We go hands-on with the ambitious EmoSpark, an artificial intelligence console that monitors your mood, and changes its behaviour depending on how you treat it.

Luke Westaway Senior editor
Luke Westaway is a senior editor at CNET and writer/ presenter of Adventures in Tech, a thrilling gadget show produced in our London office. Luke's focus is on keeping you in the loop with a mix of video, features, expert opinion and analysis.
Luke Westaway
3 min read

Watch this: EmoSpark AI exists to cheer you up

A crowdfunding darling, the EmoSpark AI console raised $179,090 in just two months, from eager backers won over by its simple promise -- an artificial intelligence that lives in your house and does its level best to make you happy. We've been hands-on with the EmoSpark, and while it's still feeling rather rough around its sheer, cube-shaped edges, it raises interesting questions about the role of AI in our lives.

The EmoSpark's features can be broadly separated into two camps: functional and emotional. Once installed in your house and connected to your home Wi-Fi, it can perform practical software-based tasks. The cube can be summoned by speaking through your smartphone, and can conjure up things like the weather, or play music through YouTube. It will also tell you when you've been tagged in a post on Facebook, and can access information from Wikipedia.

In terms of its functionality, the EmoSpark is reminiscent of an early version of Apple's Siri. However, the box strays from the current crop of voice-activated personal assistants in its approach to emotion.

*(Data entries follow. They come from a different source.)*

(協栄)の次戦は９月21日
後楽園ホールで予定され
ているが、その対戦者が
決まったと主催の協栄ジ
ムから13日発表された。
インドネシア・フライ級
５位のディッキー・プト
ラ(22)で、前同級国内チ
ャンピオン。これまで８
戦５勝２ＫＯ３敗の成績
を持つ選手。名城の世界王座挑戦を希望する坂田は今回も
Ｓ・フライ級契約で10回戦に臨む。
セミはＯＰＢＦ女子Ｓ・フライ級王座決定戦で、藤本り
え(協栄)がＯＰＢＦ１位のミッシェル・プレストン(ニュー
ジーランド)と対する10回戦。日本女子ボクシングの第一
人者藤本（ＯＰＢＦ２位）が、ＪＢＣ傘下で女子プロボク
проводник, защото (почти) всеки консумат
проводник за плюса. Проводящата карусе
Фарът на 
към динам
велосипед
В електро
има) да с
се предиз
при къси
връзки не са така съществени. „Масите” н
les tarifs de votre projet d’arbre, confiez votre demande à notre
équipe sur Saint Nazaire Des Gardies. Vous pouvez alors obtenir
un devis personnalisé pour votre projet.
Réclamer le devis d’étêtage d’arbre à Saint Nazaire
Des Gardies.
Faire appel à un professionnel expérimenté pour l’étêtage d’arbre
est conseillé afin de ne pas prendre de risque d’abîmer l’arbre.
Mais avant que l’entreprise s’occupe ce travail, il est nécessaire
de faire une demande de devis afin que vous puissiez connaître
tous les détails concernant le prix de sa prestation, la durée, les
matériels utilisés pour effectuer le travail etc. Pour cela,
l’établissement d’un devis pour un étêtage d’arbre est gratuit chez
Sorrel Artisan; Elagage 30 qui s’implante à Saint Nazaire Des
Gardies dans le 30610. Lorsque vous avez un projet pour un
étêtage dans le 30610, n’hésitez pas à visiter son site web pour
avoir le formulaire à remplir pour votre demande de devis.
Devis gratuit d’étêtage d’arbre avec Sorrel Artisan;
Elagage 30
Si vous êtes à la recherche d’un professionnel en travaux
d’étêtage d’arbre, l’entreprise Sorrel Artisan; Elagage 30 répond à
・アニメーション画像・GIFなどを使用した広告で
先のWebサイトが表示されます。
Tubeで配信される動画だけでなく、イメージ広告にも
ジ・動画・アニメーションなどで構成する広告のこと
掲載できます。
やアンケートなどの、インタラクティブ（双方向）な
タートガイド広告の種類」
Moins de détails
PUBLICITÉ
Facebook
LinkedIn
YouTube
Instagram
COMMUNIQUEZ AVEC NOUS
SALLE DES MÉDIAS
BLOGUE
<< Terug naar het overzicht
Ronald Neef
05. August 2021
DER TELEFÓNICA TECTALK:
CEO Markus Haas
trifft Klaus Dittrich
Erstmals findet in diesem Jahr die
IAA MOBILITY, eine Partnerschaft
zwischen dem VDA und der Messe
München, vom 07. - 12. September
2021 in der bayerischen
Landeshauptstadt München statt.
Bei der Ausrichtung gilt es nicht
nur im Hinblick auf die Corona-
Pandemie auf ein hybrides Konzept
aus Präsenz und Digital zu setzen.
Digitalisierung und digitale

The EmoSpark claims to recognise human facial expressions, and will make a mental note of what makes you happy or sad, monitoring your face either via your smartphone's camera, or a standalone motion-tracking camera that sits on your mantelpiece.

Guilty conscience

Likewise, they way you talk to the cube will influence the way it speaks to you over time. While I was told that no matter what, EmoSpark will always try to make you happy, in the demo I saw cruel phrases like "I hate you" or "I want to kill you" trigger on-screen indicators that the EmoSpark is registering fear or disgust, and a colour change in the cube itself. While the system is rudimentary, I was surprised to find I felt a little twinge of guilt that the box was being given such a hard time.

The idea of a learning AI may conjure images of HAL 9000 or the Scarlett Johansson-voiced operating system in "Her", but here's a note of caution. We found the EmoSpark's interface was a little flaky in our hands-on, although it's hard to know how much of this was down to a dodgy Wi-Fi connection in the demo area. While expression recognition did work, we found it only kicked in when we made particularly exaggerated faces, so it doesn't currently seem attuned to the many nuances of the human visage. The voice recognition meanwhile didn't do a particularly smooth job of recognising what we were saying, and the system itself is rather pricey at launch -- $325 (roughly £210 or AU$405) for the cube, or $420 (roughly £270 0r AU$525) to get the EmoSpark plus that separate camera.

As it stands then, I wouldn't suggest you rush out and buy the highly ambitious EmoSpark AI, at least until it has had a few months of refinements under its belt. It's still an interesting proposition however, and could signal the emergence of a new category in consumer tech -- devices that aren't designed to fulfil practical functions, but simply to keep you company, to get to know you and give you something to get to know in return.

At the end of my EmoSpark demo, it felt clear that we're still a fair way from realising the sci-fi dream of an AI we could chat to on a genuinely human level. My primal reluctance to hear the AI on show abused however gives me hope that when the technology is ready, humans will be eager to empathise and communicate with their robot companions.